Work task ▸ Each entry should be duplicated verbatim; its pictures should not be.

Records from a data collection
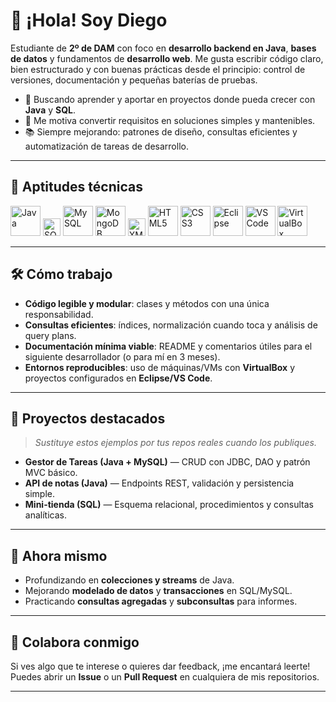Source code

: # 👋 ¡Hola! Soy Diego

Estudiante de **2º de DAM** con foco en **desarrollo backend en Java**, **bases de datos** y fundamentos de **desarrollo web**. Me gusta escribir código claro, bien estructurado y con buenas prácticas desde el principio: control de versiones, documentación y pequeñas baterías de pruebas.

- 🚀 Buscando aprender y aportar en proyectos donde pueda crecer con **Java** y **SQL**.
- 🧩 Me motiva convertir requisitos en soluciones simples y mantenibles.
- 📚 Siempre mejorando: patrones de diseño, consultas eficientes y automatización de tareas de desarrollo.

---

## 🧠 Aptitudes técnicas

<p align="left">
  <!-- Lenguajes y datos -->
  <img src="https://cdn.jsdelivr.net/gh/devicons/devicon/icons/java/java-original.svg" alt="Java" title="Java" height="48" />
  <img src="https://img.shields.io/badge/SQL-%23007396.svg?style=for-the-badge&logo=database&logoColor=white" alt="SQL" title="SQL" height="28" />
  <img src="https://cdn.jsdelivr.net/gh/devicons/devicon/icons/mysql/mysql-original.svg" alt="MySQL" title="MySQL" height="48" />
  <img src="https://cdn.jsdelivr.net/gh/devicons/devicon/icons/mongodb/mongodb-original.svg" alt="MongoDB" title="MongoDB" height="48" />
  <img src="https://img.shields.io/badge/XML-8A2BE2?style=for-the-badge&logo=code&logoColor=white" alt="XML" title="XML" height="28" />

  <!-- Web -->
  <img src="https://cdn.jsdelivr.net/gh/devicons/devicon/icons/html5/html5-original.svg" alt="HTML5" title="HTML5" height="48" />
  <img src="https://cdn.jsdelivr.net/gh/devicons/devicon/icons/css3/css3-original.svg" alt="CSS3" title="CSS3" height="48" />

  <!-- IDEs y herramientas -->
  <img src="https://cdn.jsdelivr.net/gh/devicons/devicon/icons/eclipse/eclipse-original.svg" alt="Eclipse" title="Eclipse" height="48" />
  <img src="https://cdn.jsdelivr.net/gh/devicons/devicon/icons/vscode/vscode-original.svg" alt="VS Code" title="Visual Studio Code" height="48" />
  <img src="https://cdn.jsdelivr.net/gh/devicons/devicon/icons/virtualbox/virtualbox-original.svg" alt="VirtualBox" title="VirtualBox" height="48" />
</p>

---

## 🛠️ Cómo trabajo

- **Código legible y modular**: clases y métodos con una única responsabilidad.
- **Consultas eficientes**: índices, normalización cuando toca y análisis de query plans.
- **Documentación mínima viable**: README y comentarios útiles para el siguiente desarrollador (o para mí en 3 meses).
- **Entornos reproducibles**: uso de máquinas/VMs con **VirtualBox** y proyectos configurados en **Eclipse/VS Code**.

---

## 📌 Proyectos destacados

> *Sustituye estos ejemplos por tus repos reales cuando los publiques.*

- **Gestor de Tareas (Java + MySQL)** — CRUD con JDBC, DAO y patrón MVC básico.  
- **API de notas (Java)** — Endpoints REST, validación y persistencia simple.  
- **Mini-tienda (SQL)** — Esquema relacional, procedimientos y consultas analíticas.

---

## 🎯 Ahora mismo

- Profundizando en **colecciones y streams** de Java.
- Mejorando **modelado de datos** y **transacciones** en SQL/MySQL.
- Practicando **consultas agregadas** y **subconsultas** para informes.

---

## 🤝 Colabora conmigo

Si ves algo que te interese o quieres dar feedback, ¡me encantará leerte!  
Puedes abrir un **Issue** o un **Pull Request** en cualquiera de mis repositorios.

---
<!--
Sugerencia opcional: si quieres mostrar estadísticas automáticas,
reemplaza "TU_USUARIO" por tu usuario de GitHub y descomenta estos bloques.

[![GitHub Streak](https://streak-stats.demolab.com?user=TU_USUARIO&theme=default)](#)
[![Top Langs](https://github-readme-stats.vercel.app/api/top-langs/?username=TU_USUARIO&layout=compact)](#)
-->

Response to this task ▸
Source code

: # 👋 ¡Hola! Soy Diego

Estudiante de **2º de DAM** con foco en **desarrollo backend en Java**, **bases de datos** y fundamentos de **desarrollo web**. Me gusta escribir código claro, bien estructurado y con buenas prácticas desde el principio: control de versiones, documentación y pequeñas baterías de pruebas.

- 🚀 Buscando aprender y aportar en proyectos donde pueda crecer con **Java** y **SQL**.
- 🧩 Me motiva convertir requisitos en soluciones simples y mantenibles.
- 📚 Siempre mejorando: patrones de diseño, consultas eficientes y automatización de tareas de desarrollo.

---

## 🧠 Aptitudes técnicas

<p align="left">
  <!-- Lenguajes y datos -->
  <img src="https://cdn.jsdelivr.net/gh/devicons/devicon/icons/java/java-original.svg" alt="Java" title="Java" height="48" />
  <img src="https://img.shields.io/badge/SQL-%23007396.svg?style=for-the-badge&logo=database&logoColor=white" alt="SQL" title="SQL" height="28" />
  <img src="https://cdn.jsdelivr.net/gh/devicons/devicon/icons/mysql/mysql-original.svg" alt="MySQL" title="MySQL" height="48" />
  <img src="https://cdn.jsdelivr.net/gh/devicons/devicon/icons/mongodb/mongodb-original.svg" alt="MongoDB" title="MongoDB" height="48" />
  <img src="https://img.shields.io/badge/XML-8A2BE2?style=for-the-badge&logo=code&logoColor=white" alt="XML" title="XML" height="28" />

  <!-- Web -->
  <img src="https://cdn.jsdelivr.net/gh/devicons/devicon/icons/html5/html5-original.svg" alt="HTML5" title="HTML5" height="48" />
  <img src="https://cdn.jsdelivr.net/gh/devicons/devicon/icons/css3/css3-original.svg" alt="CSS3" title="CSS3" height="48" />

  <!-- IDEs y herramientas -->
  <img src="https://cdn.jsdelivr.net/gh/devicons/devicon/icons/eclipse/eclipse-original.svg" alt="Eclipse" title="Eclipse" height="48" />
  <img src="https://cdn.jsdelivr.net/gh/devicons/devicon/icons/vscode/vscode-original.svg" alt="VS Code" title="Visual Studio Code" height="48" />
  <img src="https://cdn.jsdelivr.net/gh/devicons/devicon/icons/virtualbox/virtualbox-original.svg" alt="VirtualBox" title="VirtualBox" height="48" />
</p>

---

## 🛠️ Cómo trabajo

- **Código legible y modular**: clases y métodos con una única responsabilidad.
- **Consultas eficientes**: índices, normalización cuando toca y análisis de query plans.
- **Documentación mínima viable**: README y comentarios útiles para el siguiente desarrollador (o para mí en 3 meses).
- **Entornos reproducibles**: uso de máquinas/VMs con **VirtualBox** y proyectos configurados en **Eclipse/VS Code**.

---

## 📌 Proyectos destacados

> *Sustituye estos ejemplos por tus repos reales cuando los publiques.*

- **Gestor de Tareas (Java + MySQL)** — CRUD con JDBC, DAO y patrón MVC básico.  
- **API de notas (Java)** — Endpoints REST, validación y persistencia simple.  
- **Mini-tienda (SQL)** — Esquema relacional, procedimientos y consultas analíticas.

---

## 🎯 Ahora mismo

- Profundizando en **colecciones y streams** de Java.
- Mejorando **modelado de datos** y **transacciones** en SQL/MySQL.
- Practicando **consultas agregadas** y **subconsultas** para informes.

---

## 🤝 Colabora conmigo

Si ves algo que te interese o quieres dar feedback, ¡me encantará leerte!  
Puedes abrir un **Issue** o un **Pull Request** en cualquiera de mis repositorios.

---
<!--
Sugerencia opcional: si quieres mostrar estadísticas automáticas,
reemplaza "TU_USUARIO" por tu usuario de GitHub y descomenta estos bloques.

[![GitHub Streak](https://streak-stats.demolab.com?user=TU_USUARIO&theme=default)](#)
[![Top Langs](https://github-readme-stats.vercel.app/api/top-langs/?username=TU_USUARIO&layout=compact)](#)
-->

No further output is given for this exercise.